TASK OBJECTIVE:
Please return, word for word, the line containing "Performance zu steigern" and each line after it through the end of the data below, and nothing else.

INPUT FOR THIS TASK:
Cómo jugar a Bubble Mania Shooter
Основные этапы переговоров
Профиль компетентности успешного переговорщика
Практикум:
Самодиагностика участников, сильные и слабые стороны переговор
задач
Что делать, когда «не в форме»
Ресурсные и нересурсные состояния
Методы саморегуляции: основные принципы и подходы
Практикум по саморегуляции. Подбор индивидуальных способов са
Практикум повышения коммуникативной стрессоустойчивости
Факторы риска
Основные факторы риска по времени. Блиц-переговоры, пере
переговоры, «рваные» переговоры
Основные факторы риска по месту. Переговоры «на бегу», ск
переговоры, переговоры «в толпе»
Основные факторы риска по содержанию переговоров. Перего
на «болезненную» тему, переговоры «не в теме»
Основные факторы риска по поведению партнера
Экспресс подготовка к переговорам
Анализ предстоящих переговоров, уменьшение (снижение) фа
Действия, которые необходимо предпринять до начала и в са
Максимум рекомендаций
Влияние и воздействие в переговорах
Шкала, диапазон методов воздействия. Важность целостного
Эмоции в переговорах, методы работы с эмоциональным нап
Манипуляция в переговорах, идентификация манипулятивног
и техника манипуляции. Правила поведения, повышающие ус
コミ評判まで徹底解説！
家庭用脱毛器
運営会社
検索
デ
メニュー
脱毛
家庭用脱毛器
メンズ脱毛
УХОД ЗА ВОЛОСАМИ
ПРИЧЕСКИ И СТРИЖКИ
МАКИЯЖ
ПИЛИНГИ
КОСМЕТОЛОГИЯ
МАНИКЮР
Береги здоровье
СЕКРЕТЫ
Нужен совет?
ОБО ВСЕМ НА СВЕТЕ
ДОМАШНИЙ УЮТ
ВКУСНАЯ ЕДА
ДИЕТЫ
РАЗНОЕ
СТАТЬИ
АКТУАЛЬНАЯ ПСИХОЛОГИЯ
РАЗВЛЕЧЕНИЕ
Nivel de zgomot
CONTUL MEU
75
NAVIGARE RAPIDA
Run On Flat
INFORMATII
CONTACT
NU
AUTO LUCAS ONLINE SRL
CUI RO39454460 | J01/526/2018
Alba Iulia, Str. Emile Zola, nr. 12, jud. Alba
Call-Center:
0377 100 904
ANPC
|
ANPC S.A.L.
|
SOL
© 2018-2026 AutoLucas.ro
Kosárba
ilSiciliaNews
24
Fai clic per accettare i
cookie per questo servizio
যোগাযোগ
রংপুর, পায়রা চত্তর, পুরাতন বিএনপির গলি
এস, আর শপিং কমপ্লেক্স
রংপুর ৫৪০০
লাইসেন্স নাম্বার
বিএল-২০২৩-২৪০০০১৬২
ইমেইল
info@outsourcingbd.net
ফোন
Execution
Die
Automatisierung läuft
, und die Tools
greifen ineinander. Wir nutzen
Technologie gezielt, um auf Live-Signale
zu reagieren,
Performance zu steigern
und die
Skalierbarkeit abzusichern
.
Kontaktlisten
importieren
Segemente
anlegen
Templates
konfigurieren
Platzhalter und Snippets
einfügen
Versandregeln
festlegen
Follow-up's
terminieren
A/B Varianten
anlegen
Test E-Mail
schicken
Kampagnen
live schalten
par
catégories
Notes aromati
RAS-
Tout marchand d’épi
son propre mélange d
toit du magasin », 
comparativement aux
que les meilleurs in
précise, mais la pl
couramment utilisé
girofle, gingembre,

WORKED SOLUTION:
Performance zu steigern
und die
Skalierbarkeit abzusichern
.
Kontaktlisten
importieren
Segemente
anlegen
Templates
konfigurieren
Platzhalter und Snippets
einfügen
Versandregeln
festlegen
Follow-up's
terminieren
A/B Varianten
anlegen
Test E-Mail
schicken
Kampagnen
live schalten
par
catégories
Notes aromati
RAS-
Tout marchand d’épi
son propre mélange d
toit du magasin », 
comparativement aux
que les meilleurs in
précise, mais la pl
couramment utilisé
girofle, gingembre,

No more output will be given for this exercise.